= WORK TO DO =
Report every line in the items below that contains the string "newSketch".

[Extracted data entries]
------------------------------
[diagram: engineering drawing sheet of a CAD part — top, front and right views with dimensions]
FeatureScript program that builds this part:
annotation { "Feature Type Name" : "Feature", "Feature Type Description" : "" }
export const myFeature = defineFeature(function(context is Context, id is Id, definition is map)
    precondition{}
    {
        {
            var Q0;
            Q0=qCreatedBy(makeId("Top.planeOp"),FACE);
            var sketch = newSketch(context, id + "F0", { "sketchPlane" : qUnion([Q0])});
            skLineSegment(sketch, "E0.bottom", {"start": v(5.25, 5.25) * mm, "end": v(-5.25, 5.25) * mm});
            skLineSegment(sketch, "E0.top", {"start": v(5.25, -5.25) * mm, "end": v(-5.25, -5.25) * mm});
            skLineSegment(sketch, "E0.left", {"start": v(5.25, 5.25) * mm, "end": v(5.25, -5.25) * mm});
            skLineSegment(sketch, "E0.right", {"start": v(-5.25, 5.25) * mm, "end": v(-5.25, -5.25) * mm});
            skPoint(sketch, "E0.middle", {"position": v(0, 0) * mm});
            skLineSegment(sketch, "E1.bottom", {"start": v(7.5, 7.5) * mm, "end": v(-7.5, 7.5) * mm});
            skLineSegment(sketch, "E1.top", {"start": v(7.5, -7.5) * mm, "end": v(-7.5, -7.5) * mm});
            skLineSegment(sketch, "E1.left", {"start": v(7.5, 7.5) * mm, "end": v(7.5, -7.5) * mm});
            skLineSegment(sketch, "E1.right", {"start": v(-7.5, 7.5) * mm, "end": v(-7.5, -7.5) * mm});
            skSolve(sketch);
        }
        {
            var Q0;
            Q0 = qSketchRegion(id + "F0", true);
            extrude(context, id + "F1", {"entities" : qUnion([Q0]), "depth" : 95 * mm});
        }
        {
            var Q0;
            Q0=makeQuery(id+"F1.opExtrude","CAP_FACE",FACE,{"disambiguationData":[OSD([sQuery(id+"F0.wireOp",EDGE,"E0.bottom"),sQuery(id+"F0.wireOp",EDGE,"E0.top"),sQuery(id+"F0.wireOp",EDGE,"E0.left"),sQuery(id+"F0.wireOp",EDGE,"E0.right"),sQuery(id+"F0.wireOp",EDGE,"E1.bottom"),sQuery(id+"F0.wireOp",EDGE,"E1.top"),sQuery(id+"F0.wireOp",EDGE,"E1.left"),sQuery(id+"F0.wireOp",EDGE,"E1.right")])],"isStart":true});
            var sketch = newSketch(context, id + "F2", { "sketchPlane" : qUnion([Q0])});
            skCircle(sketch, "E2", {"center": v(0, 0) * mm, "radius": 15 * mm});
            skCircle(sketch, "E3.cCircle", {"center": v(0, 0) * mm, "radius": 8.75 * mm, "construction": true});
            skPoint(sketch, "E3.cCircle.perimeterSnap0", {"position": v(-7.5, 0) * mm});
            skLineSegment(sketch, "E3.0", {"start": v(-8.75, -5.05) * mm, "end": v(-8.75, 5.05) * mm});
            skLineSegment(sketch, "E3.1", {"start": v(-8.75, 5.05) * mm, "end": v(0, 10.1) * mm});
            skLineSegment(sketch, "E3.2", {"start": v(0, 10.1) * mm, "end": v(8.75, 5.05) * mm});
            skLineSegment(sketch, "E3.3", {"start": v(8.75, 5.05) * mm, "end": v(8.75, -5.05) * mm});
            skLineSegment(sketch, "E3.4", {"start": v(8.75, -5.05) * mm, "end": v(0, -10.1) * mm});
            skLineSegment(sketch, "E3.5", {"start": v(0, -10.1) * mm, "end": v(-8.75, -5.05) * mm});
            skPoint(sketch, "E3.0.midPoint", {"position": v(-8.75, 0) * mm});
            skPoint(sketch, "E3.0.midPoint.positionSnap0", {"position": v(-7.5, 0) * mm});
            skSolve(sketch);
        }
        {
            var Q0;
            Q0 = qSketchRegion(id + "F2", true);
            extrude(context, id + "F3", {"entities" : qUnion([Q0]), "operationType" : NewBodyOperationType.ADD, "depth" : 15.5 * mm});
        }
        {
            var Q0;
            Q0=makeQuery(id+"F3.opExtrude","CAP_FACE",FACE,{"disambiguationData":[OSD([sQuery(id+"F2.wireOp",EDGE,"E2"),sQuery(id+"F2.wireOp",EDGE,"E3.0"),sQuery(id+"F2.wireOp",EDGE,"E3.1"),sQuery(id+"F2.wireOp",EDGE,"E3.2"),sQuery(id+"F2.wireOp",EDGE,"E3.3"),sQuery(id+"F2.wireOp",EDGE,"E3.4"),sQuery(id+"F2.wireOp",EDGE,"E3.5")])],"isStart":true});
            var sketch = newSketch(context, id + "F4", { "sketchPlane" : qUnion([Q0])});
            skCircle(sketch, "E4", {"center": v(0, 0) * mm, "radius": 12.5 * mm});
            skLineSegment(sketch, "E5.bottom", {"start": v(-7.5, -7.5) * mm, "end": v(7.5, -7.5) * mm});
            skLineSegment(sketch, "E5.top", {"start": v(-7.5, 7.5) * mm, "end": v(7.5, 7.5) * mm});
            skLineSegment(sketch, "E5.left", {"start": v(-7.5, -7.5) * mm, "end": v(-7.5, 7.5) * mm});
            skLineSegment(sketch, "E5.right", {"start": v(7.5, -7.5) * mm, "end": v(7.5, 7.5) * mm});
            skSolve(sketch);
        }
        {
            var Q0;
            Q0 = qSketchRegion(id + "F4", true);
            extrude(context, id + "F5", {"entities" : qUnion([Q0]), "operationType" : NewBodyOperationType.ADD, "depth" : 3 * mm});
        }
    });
------------------------------
= SOLUTION FOR THIS TASK =
            var sketch = newSketch(context, id + "F0", { "sketchPlane" : qUnion([Q0])});
            var sketch = newSketch(context, id + "F2", { "sketchPlane" : qUnion([Q0])});
            var sketch = newSketch(context, id + "F4", { "sketchPlane" : qUnion([Q0])});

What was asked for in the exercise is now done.